• Required work: I would like every record reproduced exactly, with the pictures left out.

────────────────────

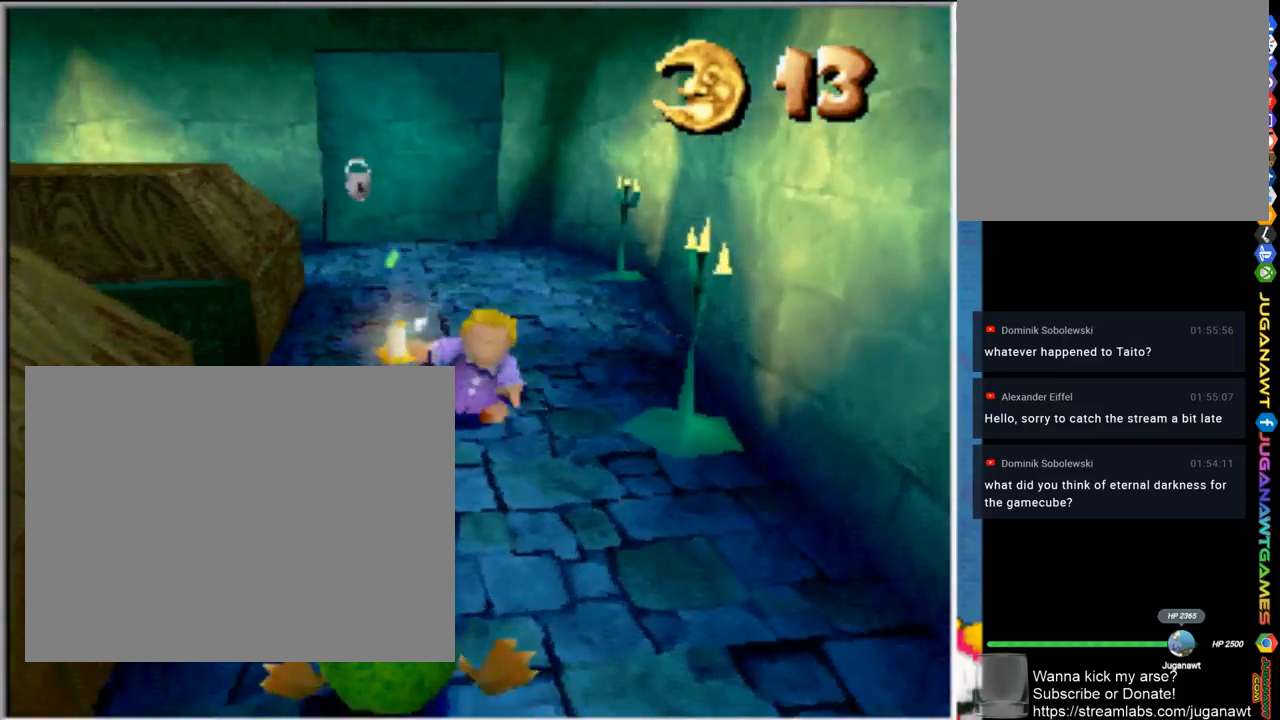
{"buttons": ["SQUARE"], "left_stick": "down-left", "right_stick": "center", "events": [[267, "SQUARE", "down"], [400, "SQUARE", "up"], [467, "SQUARE", "down"], [467, "left_stick", "down-left"]]}
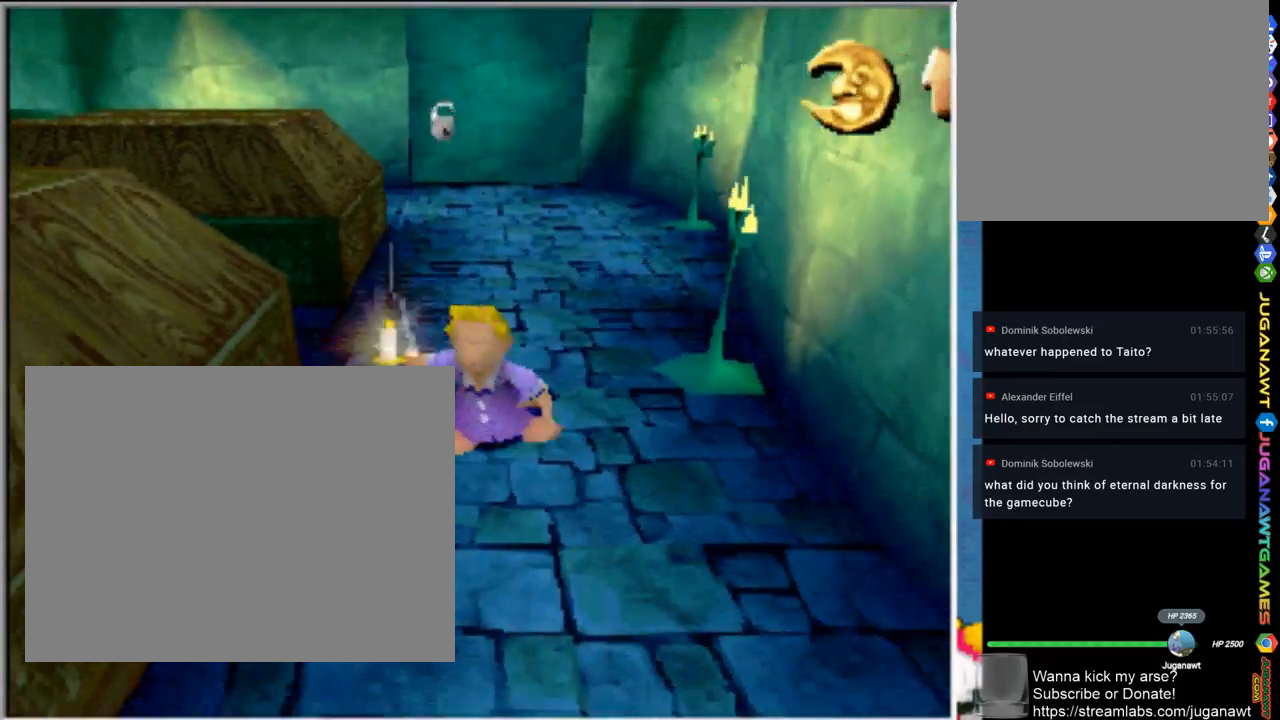
{"buttons": [], "left_stick": "left", "right_stick": "center", "events": [[100, "SQUARE", "up"], [200, "SQUARE", "down"], [300, "SQUARE", "up"], [367, "SQUARE", "down"], [400, "left_stick", "left"], [467, "SQUARE", "up"]]}
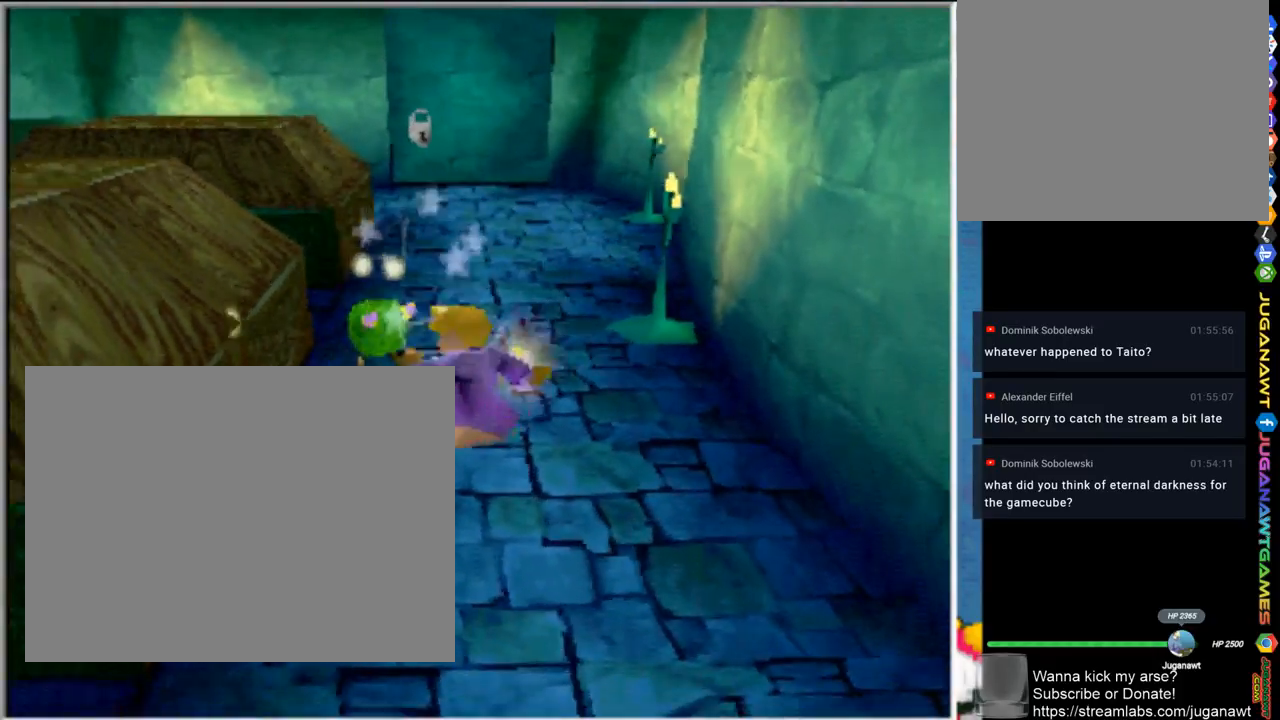
{"buttons": ["SQUARE"], "left_stick": "up", "right_stick": "center", "events": [[33, "left_stick", "up-left"], [100, "SQUARE", "down"], [133, "left_stick", "up"], [200, "SQUARE", "up"], [300, "SQUARE", "down"], [367, "SQUARE", "up"], [500, "SQUARE", "down"]]}
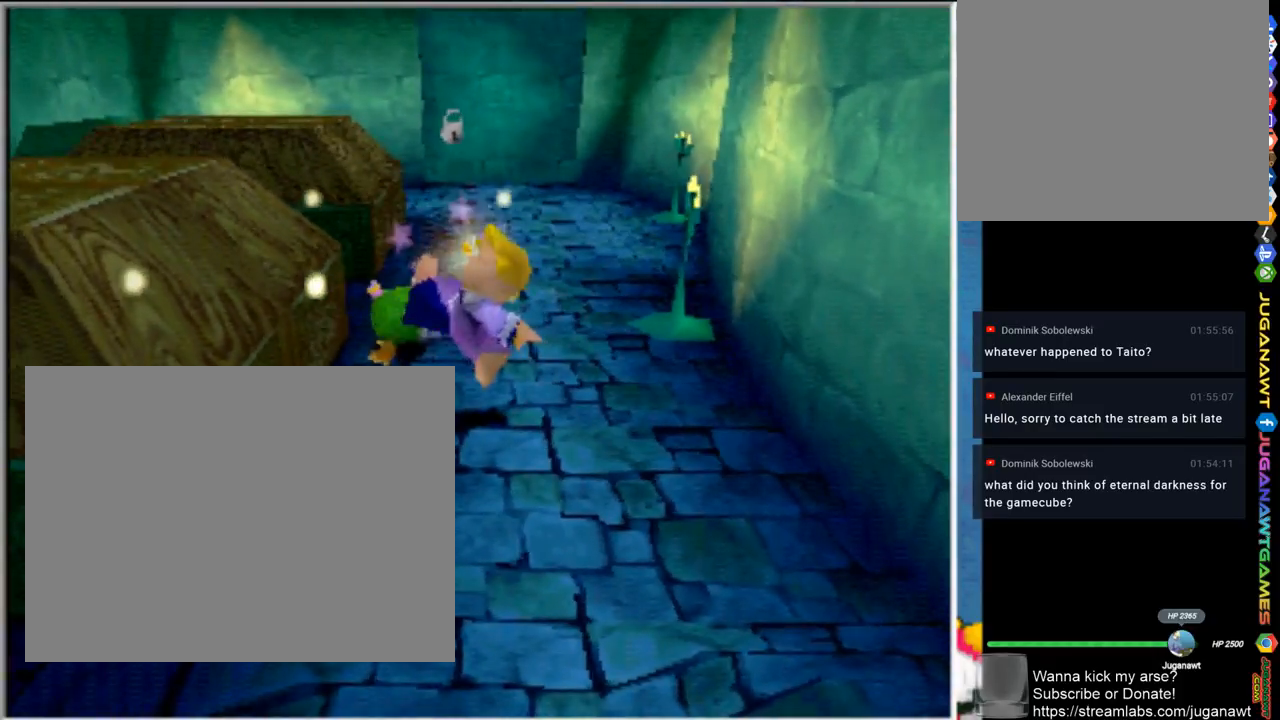
{"buttons": [], "left_stick": "up", "right_stick": "center", "events": [[100, "SQUARE", "up"], [200, "SQUARE", "down"], [300, "SQUARE", "up"], [400, "SQUARE", "down"], [500, "SQUARE", "up"]]}
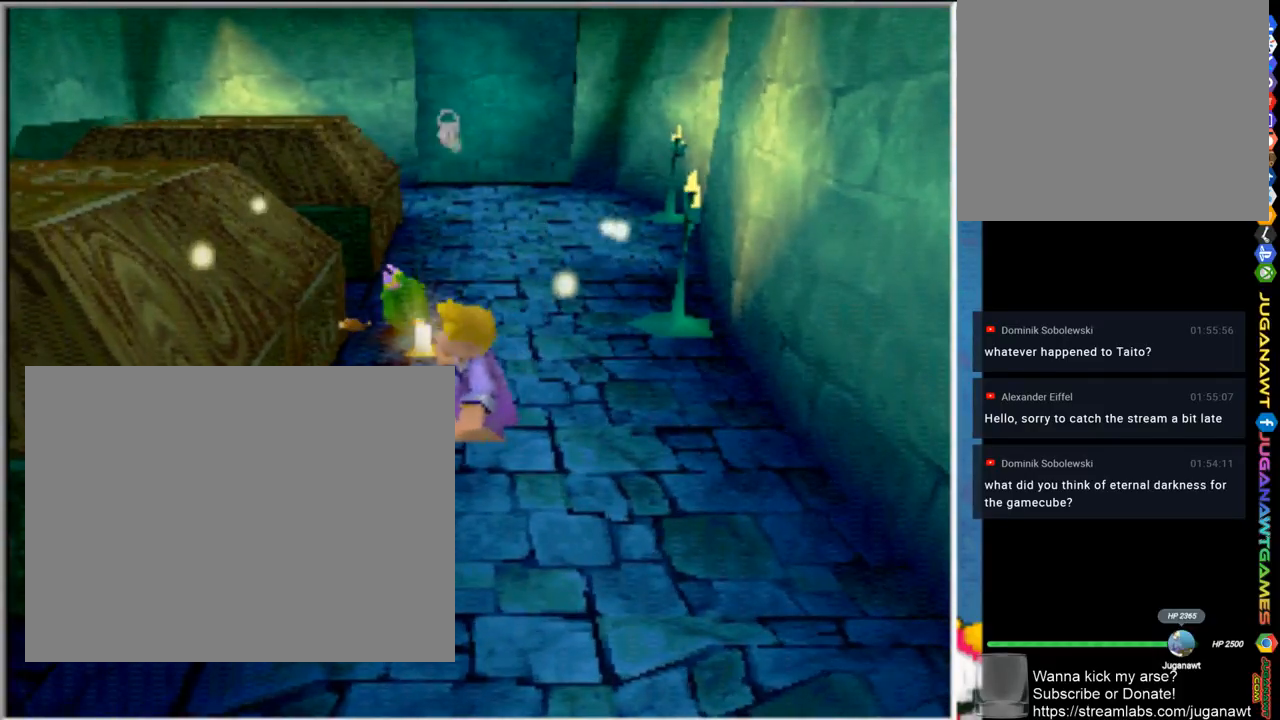
{"buttons": [], "left_stick": "up", "right_stick": "center", "events": [[400, "SQUARE", "down"], [500, "SQUARE", "up"]]}
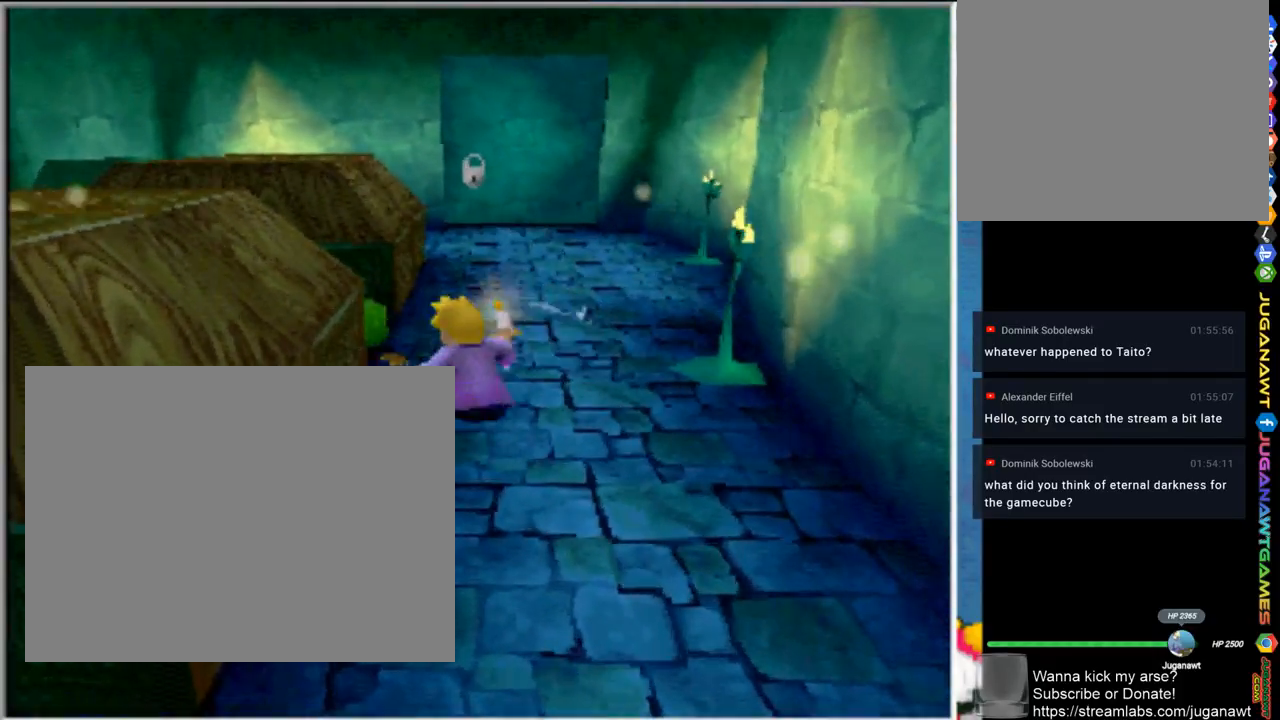
{"buttons": ["SQUARE"], "left_stick": "up-left", "right_stick": "center", "events": [[400, "left_stick", "up-left"], [467, "SQUARE", "down"]]}
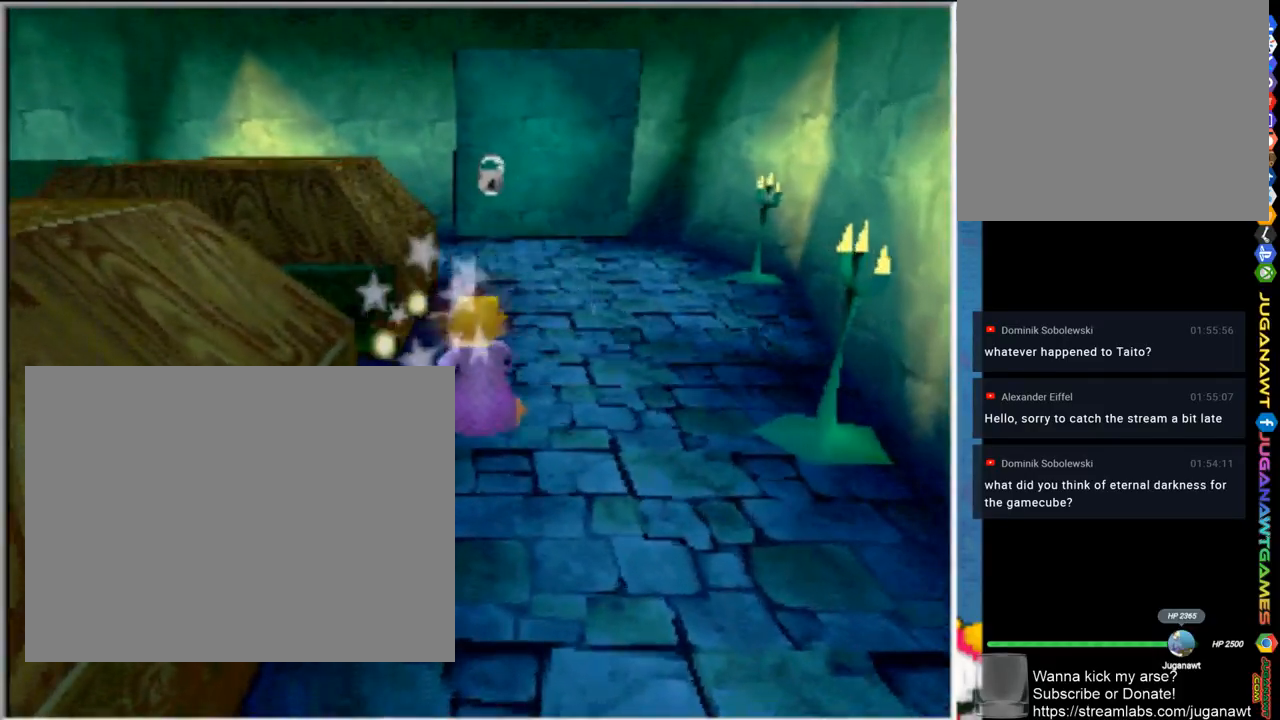
{"buttons": [], "left_stick": "left", "right_stick": "center", "events": [[67, "SQUARE", "up"], [200, "SQUARE", "down"], [267, "SQUARE", "up"], [433, "left_stick", "left"]]}
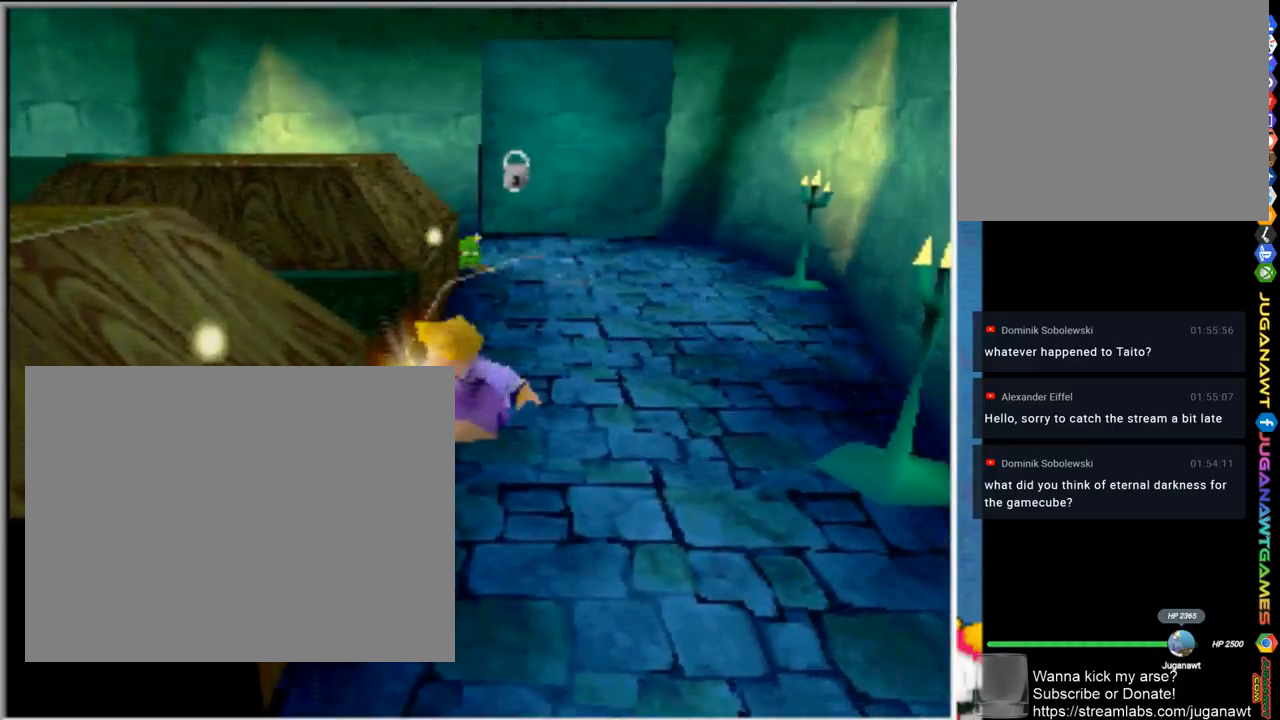
{"buttons": [], "left_stick": "up", "right_stick": "center", "events": [[367, "left_stick", "up-left"], [500, "left_stick", "up"]]}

────────────────────

• Result of this exercise:
{"buttons": ["SQUARE"], "left_stick": "down-left", "right_stick": "center", "events": [[267, "SQUARE", "down"], [400, "SQUARE", "up"], [467, "SQUARE", "down"], [467, "left_stick", "down-left"]]}
{"buttons": [], "left_stick": "left", "right_stick": "center", "events": [[100, "SQUARE", "up"], [200, "SQUARE", "down"], [300, "SQUARE", "up"], [367, "SQUARE", "down"], [400, "left_stick", "left"], [467, "SQUARE", "up"]]}
{"buttons": ["SQUARE"], "left_stick": "up", "right_stick": "center", "events": [[33, "left_stick", "up-left"], [100, "SQUARE", "down"], [133, "left_stick", "up"], [200, "SQUARE", "up"], [300, "SQUARE", "down"], [367, "SQUARE", "up"], [500, "SQUARE", "down"]]}
{"buttons": [], "left_stick": "up", "right_stick": "center", "events": [[100, "SQUARE", "up"], [200, "SQUARE", "down"], [300, "SQUARE", "up"], [400, "SQUARE", "down"], [500, "SQUARE", "up"]]}
{"buttons": [], "left_stick": "up", "right_stick": "center", "events": [[400, "SQUARE", "down"], [500, "SQUARE", "up"]]}
{"buttons": ["SQUARE"], "left_stick": "up-left", "right_stick": "center", "events": [[400, "left_stick", "up-left"], [467, "SQUARE", "down"]]}
{"buttons": [], "left_stick": "left", "right_stick": "center", "events": [[67, "SQUARE", "up"], [200, "SQUARE", "down"], [267, "SQUARE", "up"], [433, "left_stick", "left"]]}
{"buttons": [], "left_stick": "up", "right_stick": "center", "events": [[367, "left_stick", "up-left"], [500, "left_stick", "up"]]}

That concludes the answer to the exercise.